# Your instructions
The expected result is every entry, retyped character for character.
##### Information shown
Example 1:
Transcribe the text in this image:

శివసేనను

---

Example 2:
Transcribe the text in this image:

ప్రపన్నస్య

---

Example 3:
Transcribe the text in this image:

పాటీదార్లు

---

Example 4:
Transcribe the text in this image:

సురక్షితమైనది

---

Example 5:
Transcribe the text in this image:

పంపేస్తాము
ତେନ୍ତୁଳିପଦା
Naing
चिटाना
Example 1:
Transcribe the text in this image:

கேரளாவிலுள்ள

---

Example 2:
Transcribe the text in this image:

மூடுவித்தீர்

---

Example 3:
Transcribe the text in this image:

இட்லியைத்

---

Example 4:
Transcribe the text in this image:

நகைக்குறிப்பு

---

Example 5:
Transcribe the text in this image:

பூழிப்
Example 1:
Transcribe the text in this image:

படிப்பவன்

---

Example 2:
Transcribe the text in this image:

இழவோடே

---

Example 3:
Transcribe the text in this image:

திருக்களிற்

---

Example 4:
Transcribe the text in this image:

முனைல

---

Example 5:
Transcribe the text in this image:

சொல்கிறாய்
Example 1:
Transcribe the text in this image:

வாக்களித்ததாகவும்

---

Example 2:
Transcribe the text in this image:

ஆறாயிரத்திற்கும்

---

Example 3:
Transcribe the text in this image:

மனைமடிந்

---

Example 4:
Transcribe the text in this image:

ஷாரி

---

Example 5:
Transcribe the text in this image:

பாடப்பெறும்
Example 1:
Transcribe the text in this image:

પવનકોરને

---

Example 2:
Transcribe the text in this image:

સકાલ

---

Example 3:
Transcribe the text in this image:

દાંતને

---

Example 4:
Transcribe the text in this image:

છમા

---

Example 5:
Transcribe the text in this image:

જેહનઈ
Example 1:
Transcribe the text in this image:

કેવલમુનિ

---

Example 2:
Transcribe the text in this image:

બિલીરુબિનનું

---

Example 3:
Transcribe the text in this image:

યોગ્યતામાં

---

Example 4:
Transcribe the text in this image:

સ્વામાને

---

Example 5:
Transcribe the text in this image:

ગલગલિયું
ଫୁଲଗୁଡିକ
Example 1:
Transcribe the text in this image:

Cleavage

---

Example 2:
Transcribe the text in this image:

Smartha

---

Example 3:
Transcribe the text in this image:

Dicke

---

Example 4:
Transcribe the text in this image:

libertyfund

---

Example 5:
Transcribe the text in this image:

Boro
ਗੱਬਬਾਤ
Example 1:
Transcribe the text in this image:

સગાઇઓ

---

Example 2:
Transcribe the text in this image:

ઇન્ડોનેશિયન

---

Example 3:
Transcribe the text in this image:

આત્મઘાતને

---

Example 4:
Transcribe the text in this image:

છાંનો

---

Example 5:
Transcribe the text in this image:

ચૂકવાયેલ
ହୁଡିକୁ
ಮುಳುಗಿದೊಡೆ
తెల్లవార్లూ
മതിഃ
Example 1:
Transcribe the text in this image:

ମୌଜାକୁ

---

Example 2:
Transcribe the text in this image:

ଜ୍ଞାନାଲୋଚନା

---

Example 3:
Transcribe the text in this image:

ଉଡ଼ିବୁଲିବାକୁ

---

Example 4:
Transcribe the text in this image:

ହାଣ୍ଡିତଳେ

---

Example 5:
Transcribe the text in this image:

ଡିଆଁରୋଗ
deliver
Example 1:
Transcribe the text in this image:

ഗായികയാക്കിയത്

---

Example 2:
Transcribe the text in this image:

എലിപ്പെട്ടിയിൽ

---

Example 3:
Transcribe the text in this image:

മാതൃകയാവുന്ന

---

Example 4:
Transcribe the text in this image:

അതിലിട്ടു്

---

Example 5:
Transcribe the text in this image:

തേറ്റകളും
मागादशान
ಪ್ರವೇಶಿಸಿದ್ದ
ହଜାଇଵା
##########
# Answer section
Example 1:
Transcribe the text in this image:

శివసేనను

---

Example 2:
Transcribe the text in this image:

ప్రపన్నస్య

---

Example 3:
Transcribe the text in this image:

పాటీదార్లు

---

Example 4:
Transcribe the text in this image:

సురక్షితమైనది

---

Example 5:
Transcribe the text in this image:

పంపేస్తాము
ତେନ୍ତୁଳିପଦା
Naing
चिटाना
Example 1:
Transcribe the text in this image:

கேரளாவிலுள்ள

---

Example 2:
Transcribe the text in this image:

மூடுவித்தீர்

---

Example 3:
Transcribe the text in this image:

இட்லியைத்

---

Example 4:
Transcribe the text in this image:

நகைக்குறிப்பு

---

Example 5:
Transcribe the text in this image:

பூழிப்
Example 1:
Transcribe the text in this image:

படிப்பவன்

---

Example 2:
Transcribe the text in this image:

இழவோடே

---

Example 3:
Transcribe the text in this image:

திருக்களிற்

---

Example 4:
Transcribe the text in this image:

முனைல

---

Example 5:
Transcribe the text in this image:

சொல்கிறாய்
Example 1:
Transcribe the text in this image:

வாக்களித்ததாகவும்

---

Example 2:
Transcribe the text in this image:

ஆறாயிரத்திற்கும்

---

Example 3:
Transcribe the text in this image:

மனைமடிந்

---

Example 4:
Transcribe the text in this image:

ஷாரி

---

Example 5:
Transcribe the text in this image:

பாடப்பெறும்
Example 1:
Transcribe the text in this image:

પવનકોરને

---

Example 2:
Transcribe the text in this image:

સકાલ

---

Example 3:
Transcribe the text in this image:

દાંતને

---

Example 4:
Transcribe the text in this image:

છમા

---

Example 5:
Transcribe the text in this image:

જેહનઈ
Example 1:
Transcribe the text in this image:

કેવલમુનિ

---

Example 2:
Transcribe the text in this image:

બિલીરુબિનનું

---

Example 3:
Transcribe the text in this image:

યોગ્યતામાં

---

Example 4:
Transcribe the text in this image:

સ્વામાને

---

Example 5:
Transcribe the text in this image:

ગલગલિયું
ଫୁଲଗୁଡିକ
Example 1:
Transcribe the text in this image:

Cleavage

---

Example 2:
Transcribe the text in this image:

Smartha

---

Example 3:
Transcribe the text in this image:

Dicke

---

Example 4:
Transcribe the text in this image:

libertyfund

---

Example 5:
Transcribe the text in this image:

Boro
ਗੱਬਬਾਤ
Example 1:
Transcribe the text in this image:

સગાઇઓ

---

Example 2:
Transcribe the text in this image:

ઇન્ડોનેશિયન

---

Example 3:
Transcribe the text in this image:

આત્મઘાતને

---

Example 4:
Transcribe the text in this image:

છાંનો

---

Example 5:
Transcribe the text in this image:

ચૂકવાયેલ
ହୁଡିକୁ
ಮುಳುಗಿದೊಡೆ
తెల్లవార్లూ
മതിഃ
Example 1:
Transcribe the text in this image:

ମୌଜାକୁ

---

Example 2:
Transcribe the text in this image:

ଜ୍ଞାନାଲୋଚନା

---

Example 3:
Transcribe the text in this image:

ଉଡ଼ିବୁଲିବାକୁ

---

Example 4:
Transcribe the text in this image:

ହାଣ୍ଡିତଳେ

---

Example 5:
Transcribe the text in this image:

ଡିଆଁରୋଗ
deliver
Example 1:
Transcribe the text in this image:

ഗായികയാക്കിയത്

---

Example 2:
Transcribe the text in this image:

എലിപ്പെട്ടിയിൽ

---

Example 3:
Transcribe the text in this image:

മാതൃകയാവുന്ന

---

Example 4:
Transcribe the text in this image:

അതിലിട്ടു്

---

Example 5:
Transcribe the text in this image:

തേറ്റകളും
मागादशान
ಪ್ರವೇಶಿಸಿದ್ದ
ହଜାଇଵା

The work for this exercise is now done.